### Aim of the task
Render as a numbered list the lines from the one containing "2 h 46 min." through the one containing "The answer is 9 h 18 min", including both, with blank lines and pictures left out.

### Extracted records
● ● ●
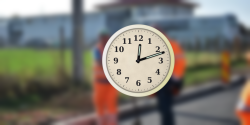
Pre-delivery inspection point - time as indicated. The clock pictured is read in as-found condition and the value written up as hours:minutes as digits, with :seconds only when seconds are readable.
12:12
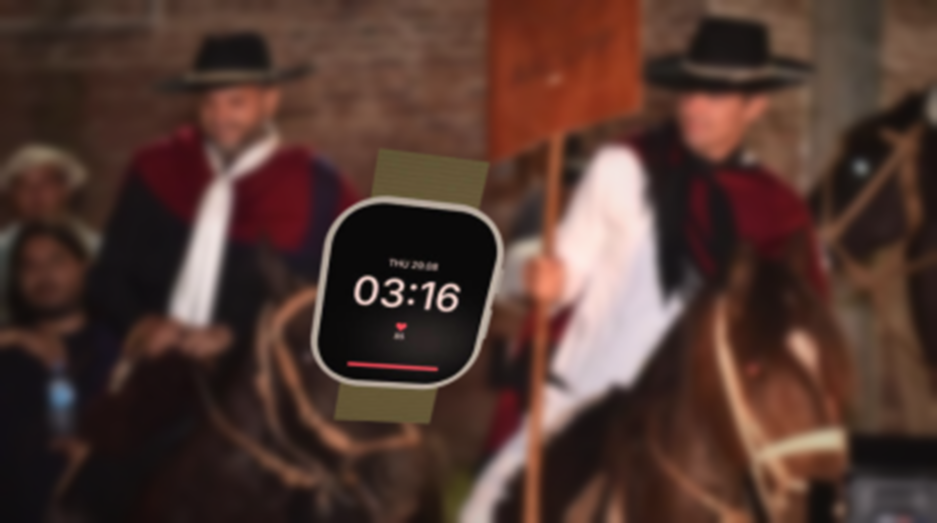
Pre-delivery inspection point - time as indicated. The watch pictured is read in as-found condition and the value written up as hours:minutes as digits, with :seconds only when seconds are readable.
3:16
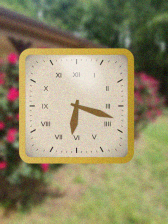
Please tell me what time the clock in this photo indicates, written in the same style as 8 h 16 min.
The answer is 6 h 18 min
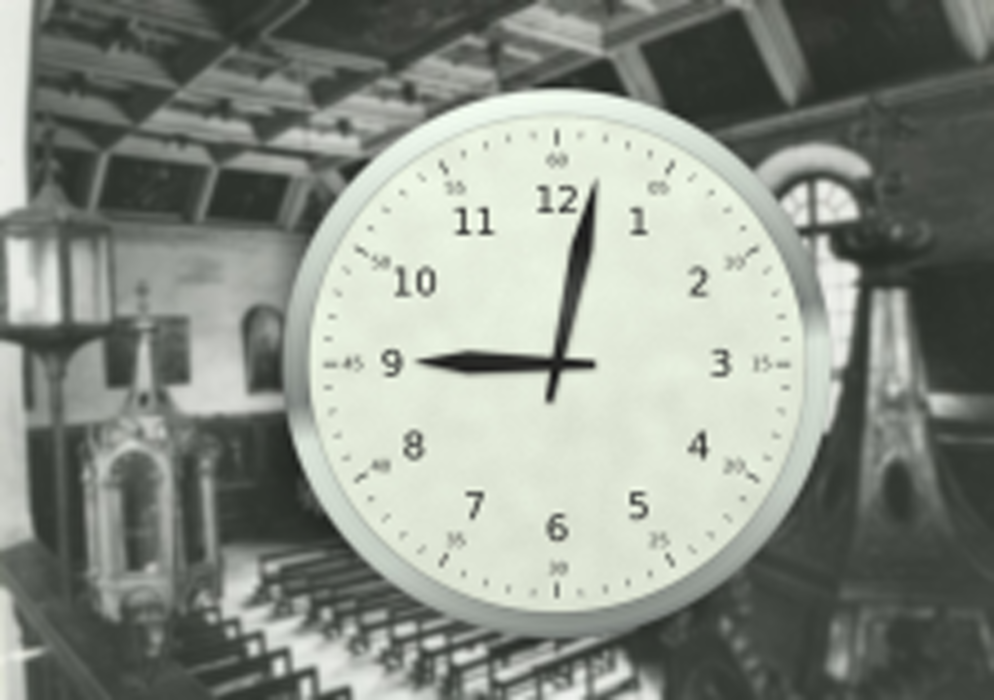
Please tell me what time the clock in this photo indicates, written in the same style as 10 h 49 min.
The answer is 9 h 02 min
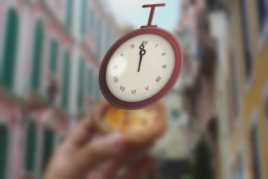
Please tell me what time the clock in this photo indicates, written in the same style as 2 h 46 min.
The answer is 11 h 59 min
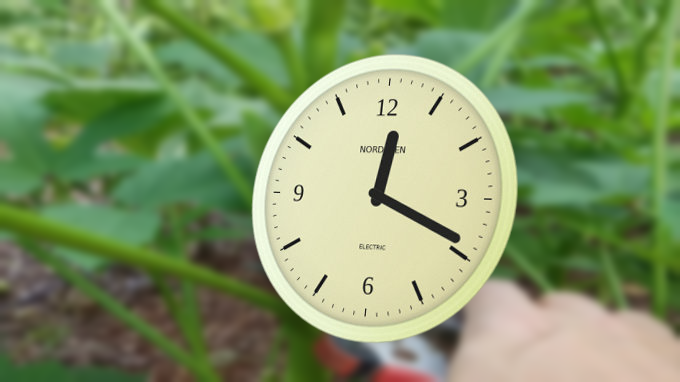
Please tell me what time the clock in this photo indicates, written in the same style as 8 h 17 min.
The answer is 12 h 19 min
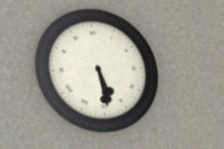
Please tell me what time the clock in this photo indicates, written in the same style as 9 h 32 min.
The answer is 5 h 29 min
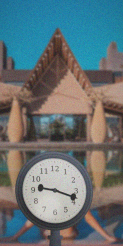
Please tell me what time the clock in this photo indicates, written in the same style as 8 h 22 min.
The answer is 9 h 18 min
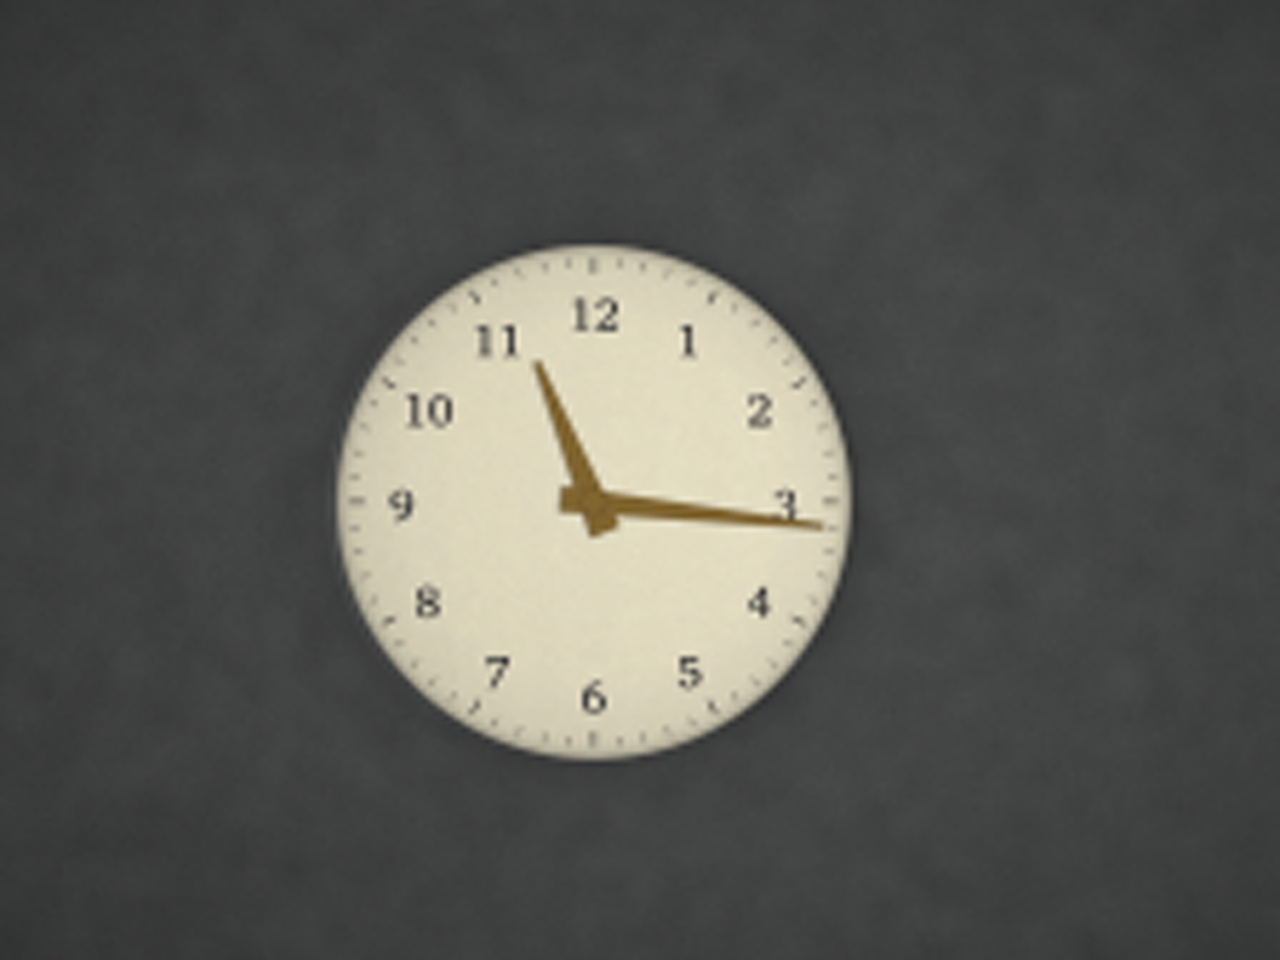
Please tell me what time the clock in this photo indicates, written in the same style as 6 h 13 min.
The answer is 11 h 16 min
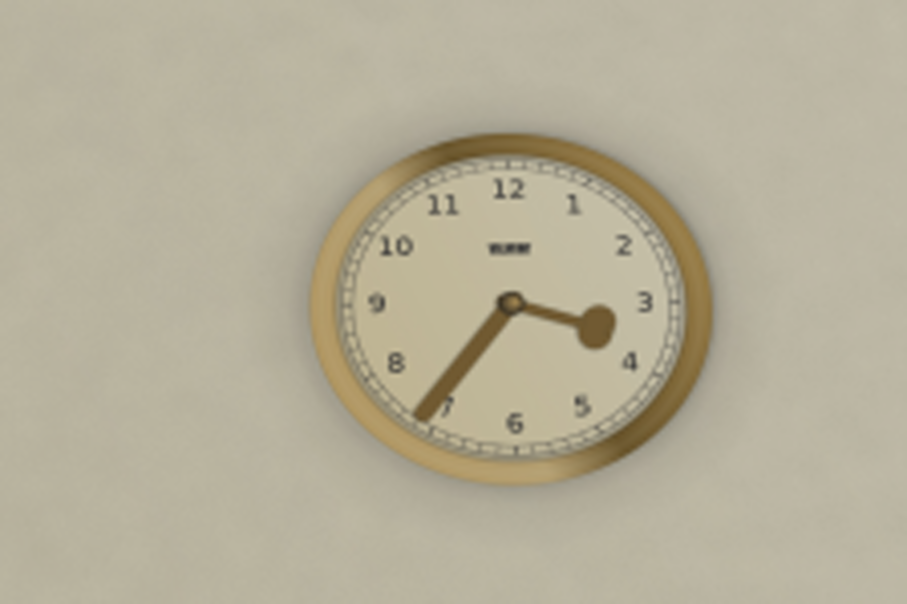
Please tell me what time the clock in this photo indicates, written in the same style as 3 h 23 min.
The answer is 3 h 36 min
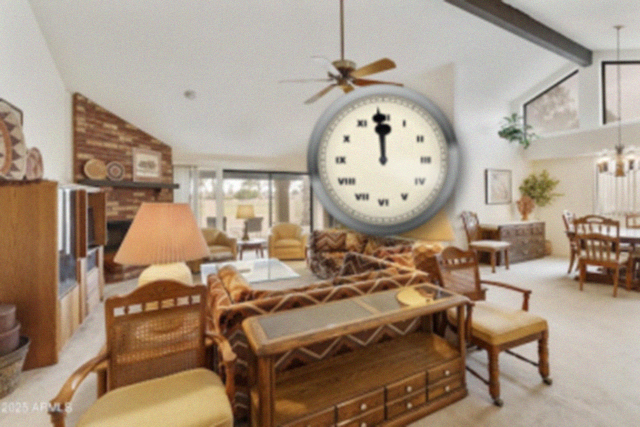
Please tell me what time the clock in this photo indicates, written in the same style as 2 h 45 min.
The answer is 11 h 59 min
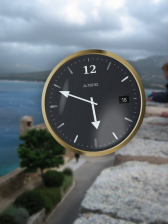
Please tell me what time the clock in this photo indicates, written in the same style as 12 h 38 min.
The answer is 5 h 49 min
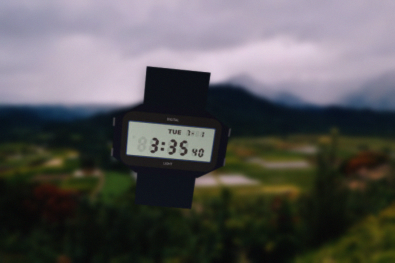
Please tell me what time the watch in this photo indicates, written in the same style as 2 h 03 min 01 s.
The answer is 3 h 35 min 40 s
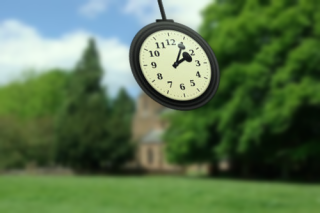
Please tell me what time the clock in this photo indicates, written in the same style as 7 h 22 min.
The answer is 2 h 05 min
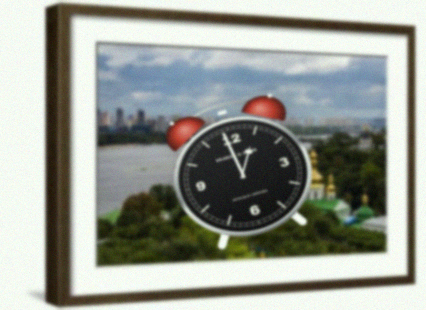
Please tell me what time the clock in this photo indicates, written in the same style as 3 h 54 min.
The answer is 12 h 59 min
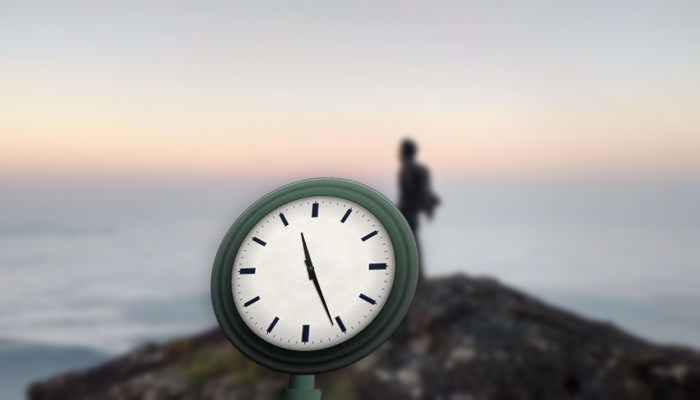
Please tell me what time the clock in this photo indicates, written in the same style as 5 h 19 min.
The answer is 11 h 26 min
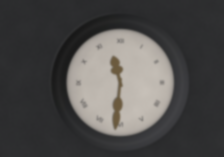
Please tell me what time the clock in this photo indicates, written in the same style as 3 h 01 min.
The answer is 11 h 31 min
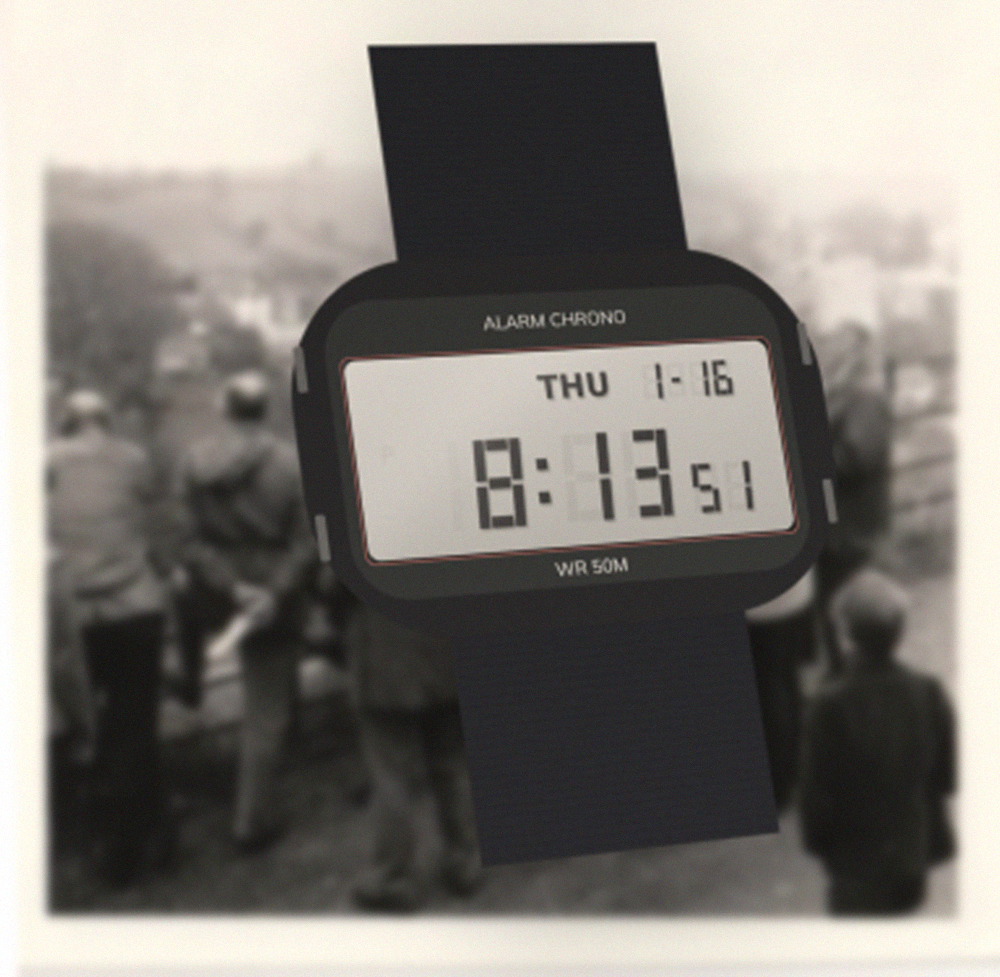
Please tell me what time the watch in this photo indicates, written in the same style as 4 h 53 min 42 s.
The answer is 8 h 13 min 51 s
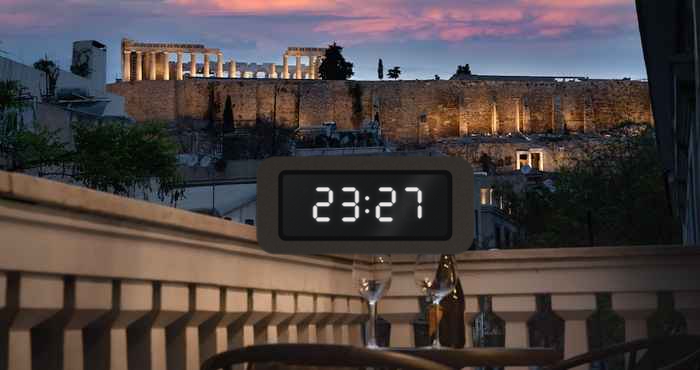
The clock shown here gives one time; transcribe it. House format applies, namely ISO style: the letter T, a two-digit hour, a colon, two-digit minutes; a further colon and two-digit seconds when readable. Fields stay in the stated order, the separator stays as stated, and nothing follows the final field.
T23:27
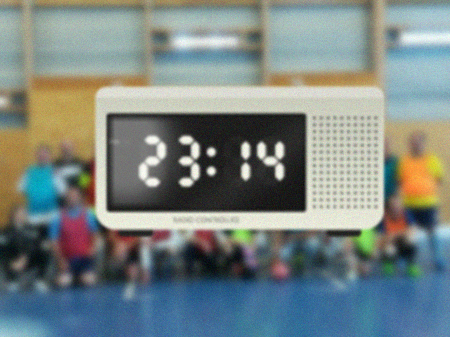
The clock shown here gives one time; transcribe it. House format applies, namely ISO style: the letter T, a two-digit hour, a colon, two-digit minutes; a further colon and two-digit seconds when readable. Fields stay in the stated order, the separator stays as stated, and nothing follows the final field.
T23:14
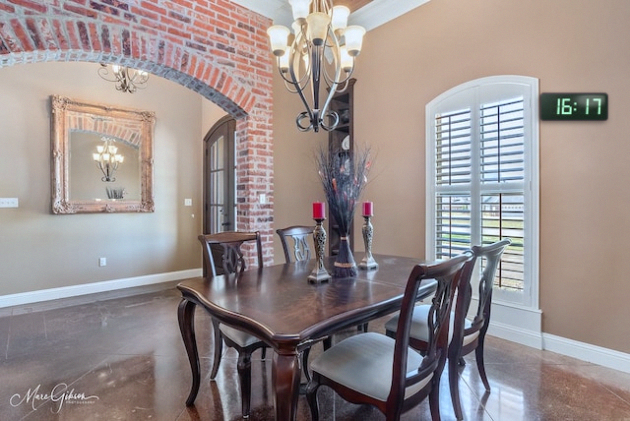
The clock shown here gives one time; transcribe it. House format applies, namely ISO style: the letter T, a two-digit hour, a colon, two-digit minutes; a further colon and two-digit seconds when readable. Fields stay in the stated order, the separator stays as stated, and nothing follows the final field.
T16:17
● ● ●
### Exercise output
1. Please tell me what time the clock in this photo indicates, written in the same style as 2 h 46 min.
2. The answer is 11 h 59 min
3. Please tell me what time the clock in this photo indicates, written in the same style as 8 h 17 min.
4. The answer is 12 h 19 min
5. Please tell me what time the clock in this photo indicates, written in the same style as 9 h 32 min.
6. The answer is 5 h 29 min
7. Please tell me what time the clock in this photo indicates, written in the same style as 8 h 22 min.
8. The answer is 9 h 18 min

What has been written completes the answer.